Heterostructure of Si and CoSe₂: A Promising Photocathode Based on a Non-noble Metal Catalyst for Photoelectrochemical Hydrogen Evolution

Mrinmoyee Basu; Zhi-Wei Zhang; Chih-Jung Chen; Po-Tzu Chen; Kai-Chih Yang; Chong-Geng Ma; Chun Che Lin; Shu-Fen Hu; Ru-Shi Liu

doi:10.1002/anie.201502573

Heterostructure of Si and CoSe₂: A Promising Photocathode Based on a Non-noble Metal Catalyst for Photoelectrochemical Hydrogen Evolution

Angew Chem Int Ed Engl. 2015 May 18;54(21):6211-6. doi: 10.1002/anie.201502573. Epub 2015 Apr 29.

Authors

Mrinmoyee Basu¹, Zhi-Wei Zhang², Chih-Jung Chen¹, Po-Tzu Chen², Kai-Chih Yang², Chong-Geng Ma³, Chun Che Lin¹, Shu-Fen Hu⁴, Ru-Shi Liu^{5

6}

Affiliations

¹ Department of Chemistry, National Taiwan University, Taipei 106 (Taiwan).
² Department of Physics, National Taiwan Normal University, Taipei 116 (Taiwan).
³ College of Sciences, Chongqing University of Posts and Telecommunications, Chongqing 400065 (P.R. China).
⁴ Department of Physics, National Taiwan Normal University, Taipei 116 (Taiwan). sfhu.hu@ntnu.edu.tw.
⁵ Department of Chemistry, National Taiwan University, Taipei 106 (Taiwan). rsliu@ntu.edu.tw.
⁶ Department of Mechanical Engineering and Graduate Institute of Manufacturing Technology, National Taipei University of Technology, Taipei 106 (Taiwan). rsliu@ntu.edu.tw.

PMID: 25925794
DOI: 10.1002/anie.201502573

Abstract

Development of a solar water splitting device requires design of a low-cost, efficient, and non-noble metal compound as alternative to noble metals.
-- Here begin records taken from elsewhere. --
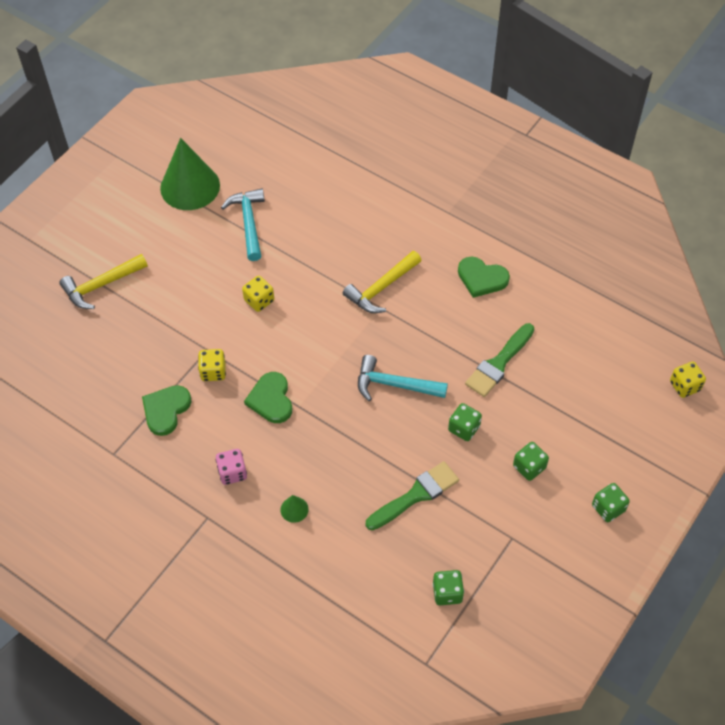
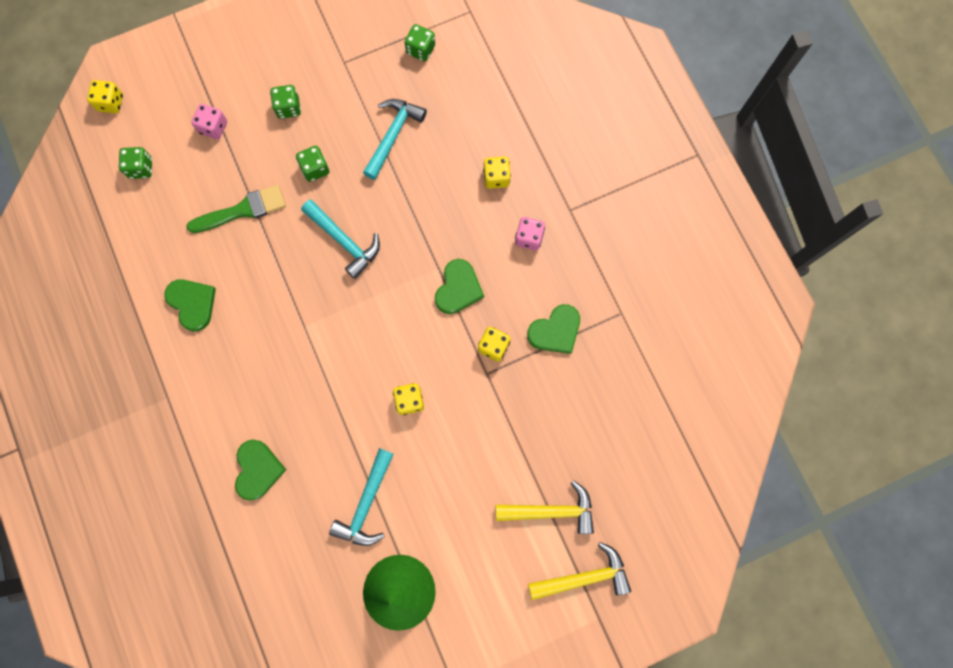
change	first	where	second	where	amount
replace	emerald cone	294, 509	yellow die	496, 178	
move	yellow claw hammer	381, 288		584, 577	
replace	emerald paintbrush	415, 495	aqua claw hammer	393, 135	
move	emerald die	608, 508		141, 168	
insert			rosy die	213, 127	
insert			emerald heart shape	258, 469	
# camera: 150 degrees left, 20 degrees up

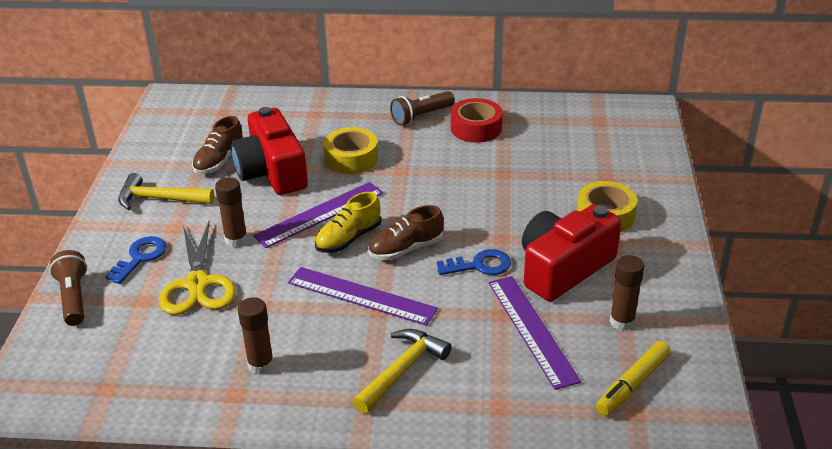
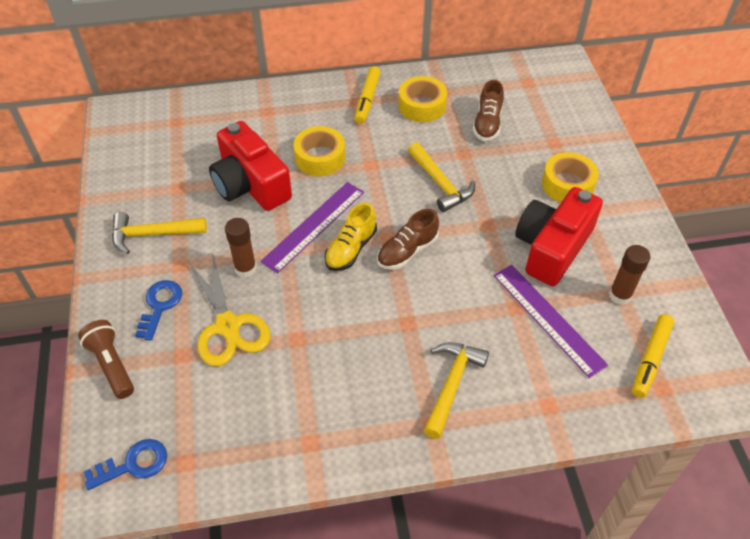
change	first	where	second	where	amount
move	russet sneaker	219, 161		487, 123	
delete	russet glue stick	261, 365			
delete	royal purple straightedge	361, 295			
replace	russet flashlight	421, 116	yellow felt pen	367, 99	
move	blue key	480, 265		133, 464	
recolor	scarlet sticky tape	476, 128	yellow sticky tape	422, 106	
insert			yellow claw hammer	440, 183	
# camera: 15 degrees left, 15 degrees up

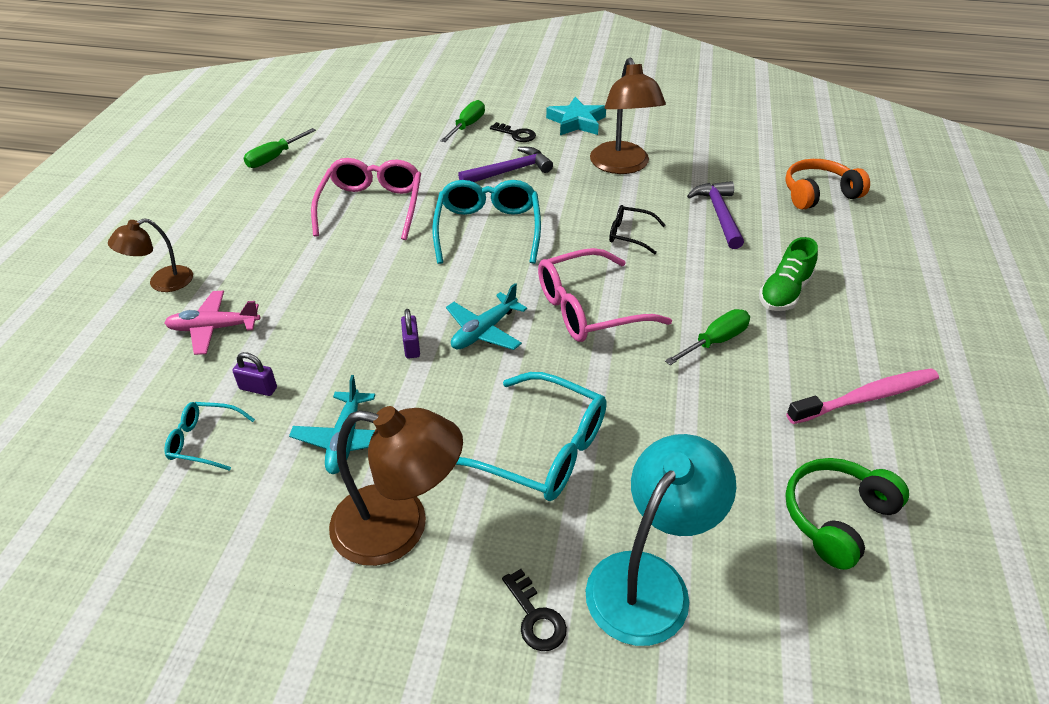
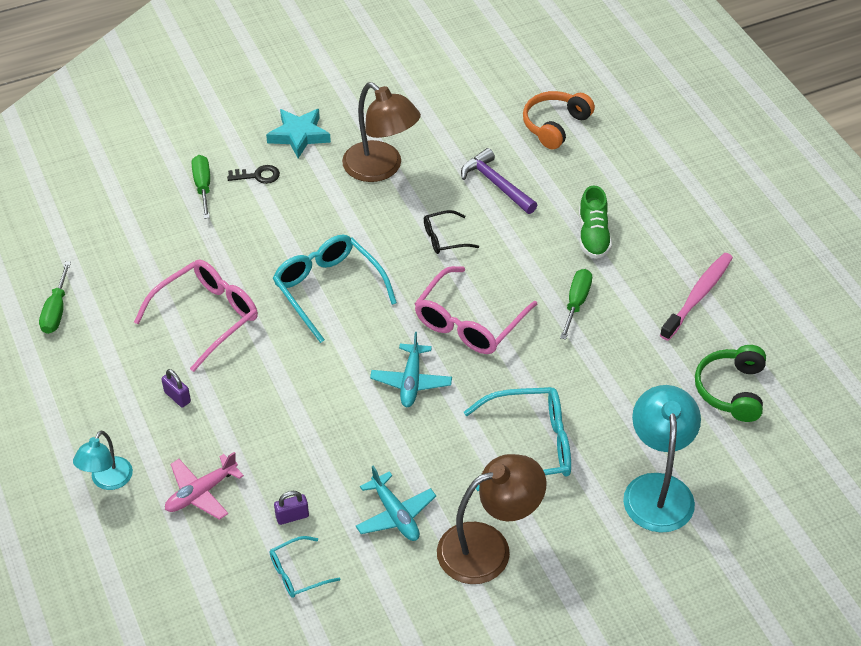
change	first	where	second	where	amount
recolor	russet desk lamp	162, 282	aqua desk lamp	107, 481	
rotate	rosy eyeglasses	372, 206		207, 317	75 degrees clockwise
move	royal purple padlock	412, 347		177, 397	
delete	royal purple claw hammer	510, 171			
delete	ebony key	535, 617			
# camera: 35 degrees left, 5 degrees up

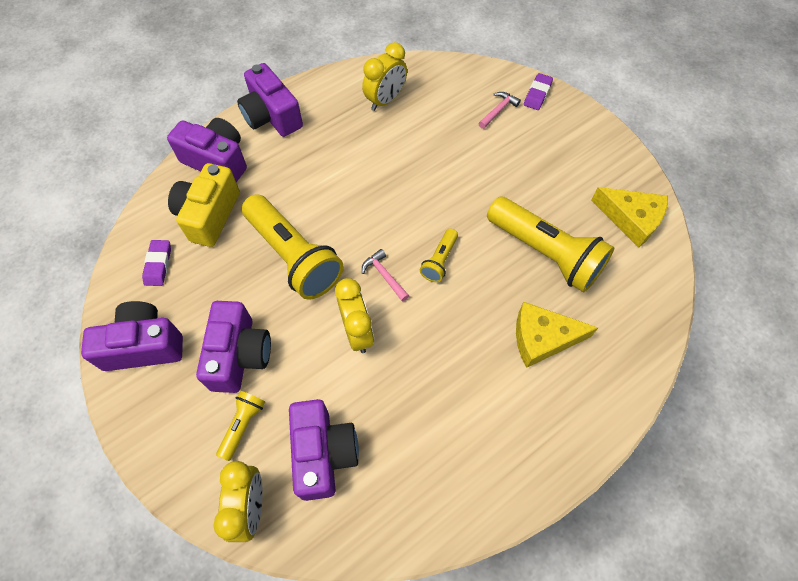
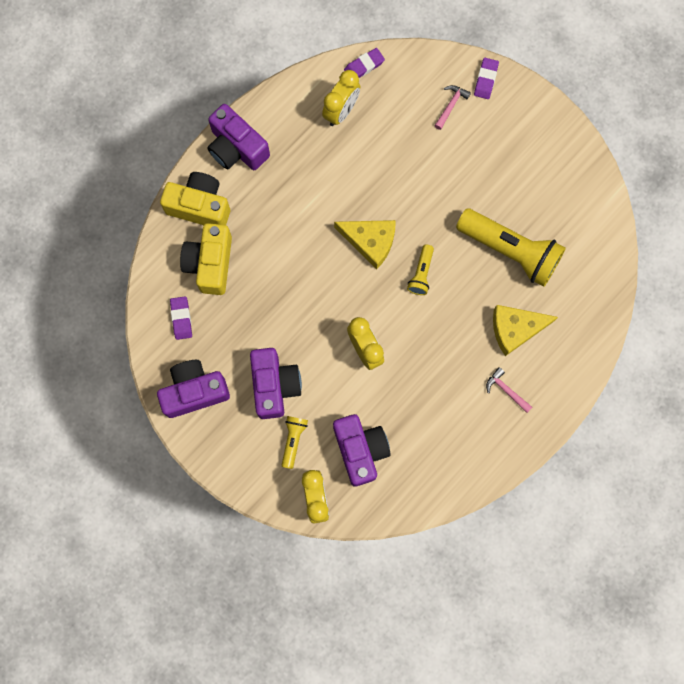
change	first	where	second	where	amount
recolor	royal purple compact camera	217, 161	yellow compact camera	200, 206	
delete	yellow flashlight	294, 256			
move	rosy claw hammer	384, 275		506, 390	
move	yellow piece of cheese	631, 219		370, 241	
insert			royal purple gum eraser	364, 66	
# camera: 10 degrees left, 15 degrees up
For the first time, we showed that CoSe2 can function as co-catalyst in phototoelectrochemical hydrogen production. We designed a heterostructure of p-Si and marcasite-type CoSe2 for solar-driven hydrogen production. CoSe2 successively coupled with p-Si can act as a superior photocathode in the solar-driven water splitting reaction. Photocurrents up to 9 mA cm(-2) were achieved at 0 V vs. reversible hydrogen electrode. Electrochemical impedance spectroscopy showed that the high photocurrents can be attributed to low charge transfer resistance between the Si and CoSe2 interfaces and that between the CoSe2 and electrolyte interfaces. Our results suggest that this CoSe2 is a promising alternative co-catalyst for hydrogen evolution.

Keywords: cobalt selenide; hydrogen evolution; nanorods; semi-metals; water splitting.